Craig Wiggins, The Cannalysts Inc., managing director, attends the sold-out WECann 2018 cannabis trade conference at Roma Club in Leamington on Tuesday, November 6, 2018. Doug Schmidt / Windsor Star
Both Leamington and Kingsville, two hotspots for cannabis in Canada, sent teams of delegates to the conference. The growth in the sector has been fast-paced and is causing some concerns, particularly from residential neighbours.
The expansion, said Kingsville Mayor Nelson Santos, “has been rapid. We’re now trying to address the potential impacts.” Lighting up the night skies with grow lamps and stinking up neighbourhoods with the sometimes-skunky odour that can escape from a pot grow-up are two of those concerns.

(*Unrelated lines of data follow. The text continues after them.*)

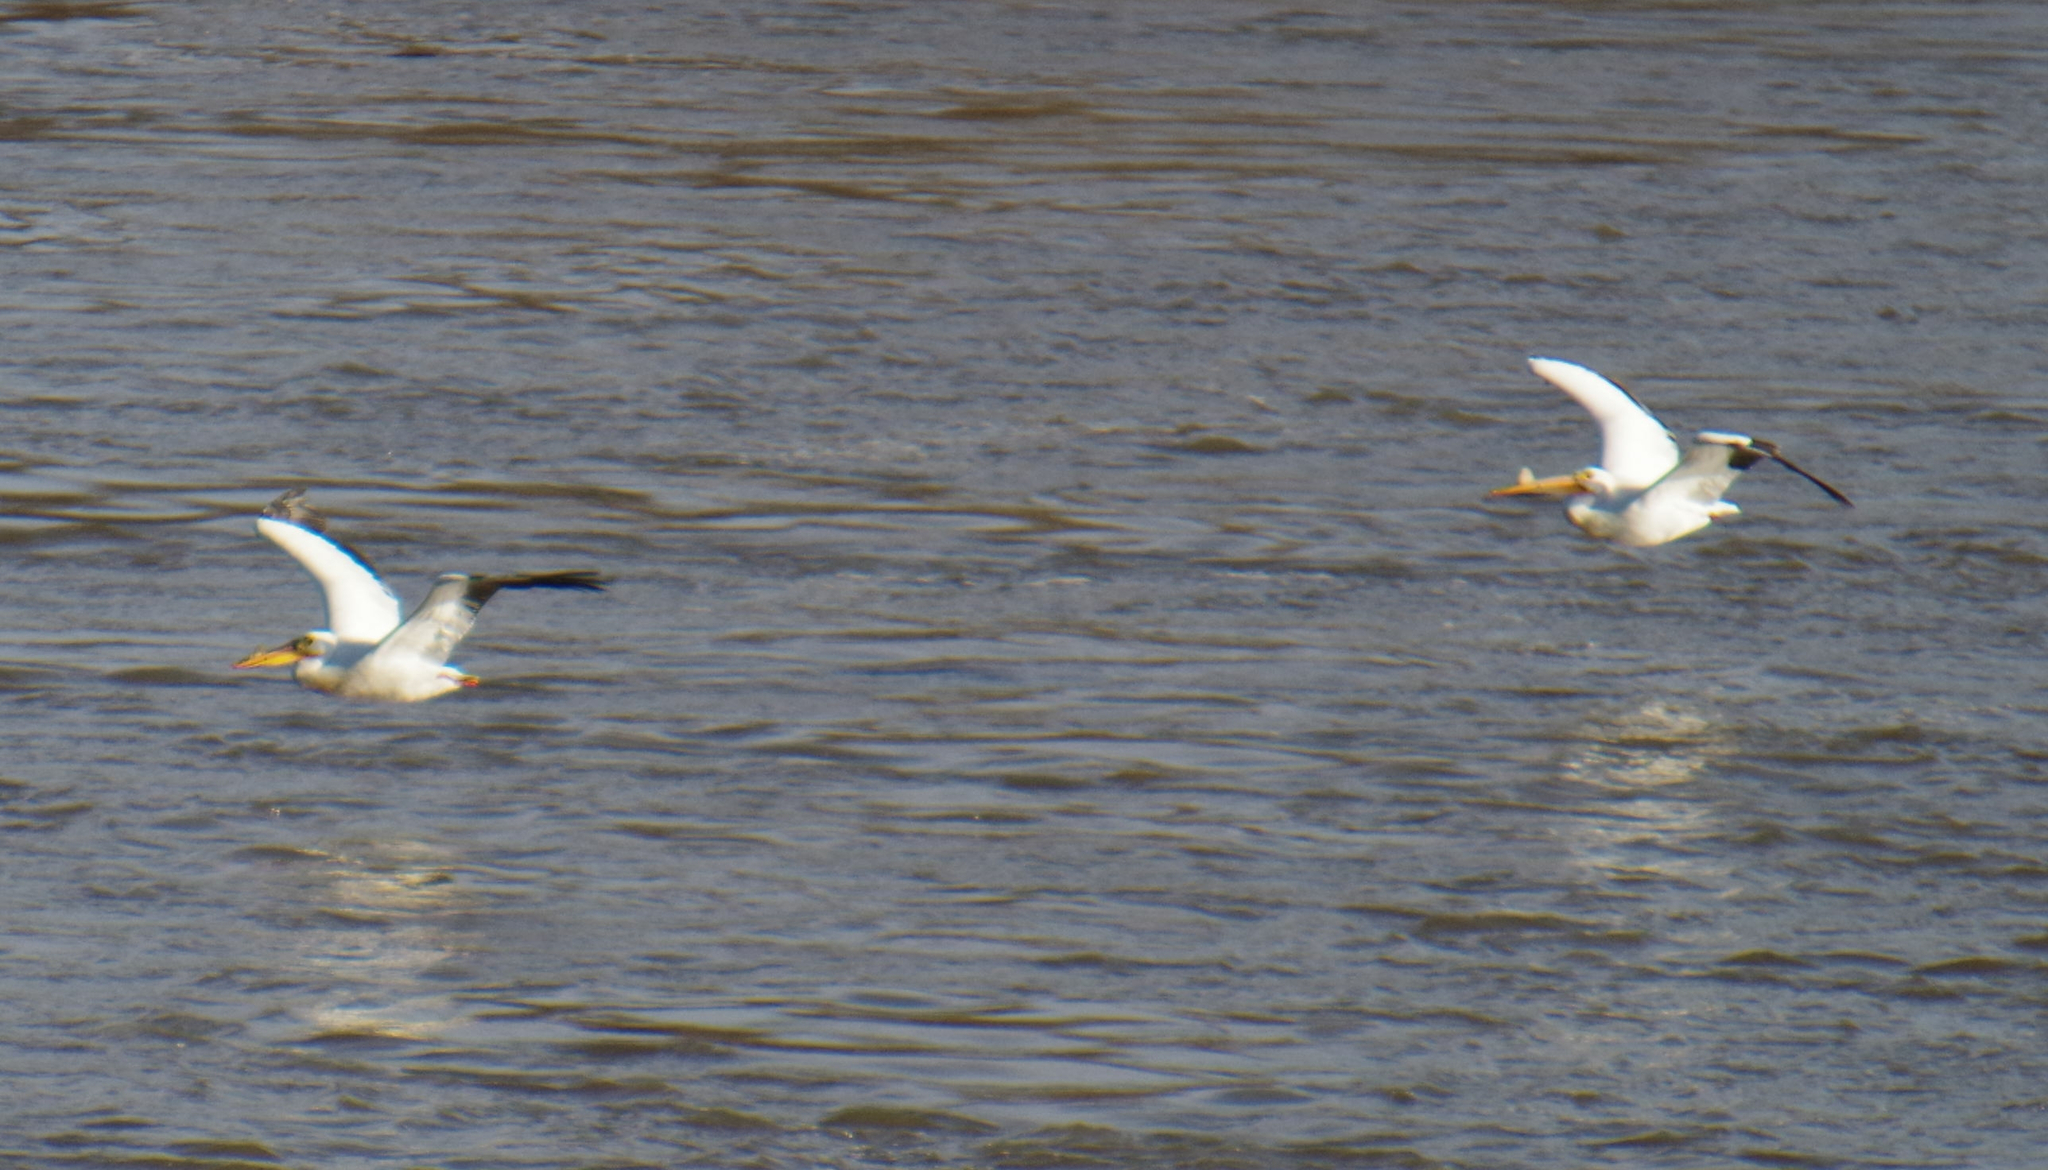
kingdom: Animalia
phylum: Chordata
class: Aves
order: Pelecaniformes
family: Pelecanidae
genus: Pelecanus
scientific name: Pelecanus erythrorhynchos
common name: American white pelican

Mary Fox, a Leamington-based consultant to the cannabis sector across Canada, said licensed producers from across the nation have set their eyes on Leamington as the place to be for expansion.
Leamington mayor-elect Hilda MacDonald said the new industry is “bringing a lot of bright young minds to our community.”
While not wanting the town “to be a hindrance” to the local cannabis sector, she said the new council must still debate and decide on how (or if) retail outlets will be permitted. Each municipality has until the end of January to tell the province whether it wants local retail sales, and Fox said about a dozen have already said no.
“I don’t have a problem with retail,” MacDonald told the Star, adding it’s not a unanimously held view locally. “I know I’m going to pay for that comment.”
One speaker pointed out to the fact the Roma Club conference hall was still packed at the end of a long day of presentations as an indication of how keen local industry is on cannabis.
Of Tuesday’s turnout — latecomers had to be turned away at the door — and the local response to a budding new industry, organizer Craig Wiggins, managing director of TheCannalysts, said: “I’m overwhelmed. I want to see our advanced manufacturing sector take a good hard look at this.”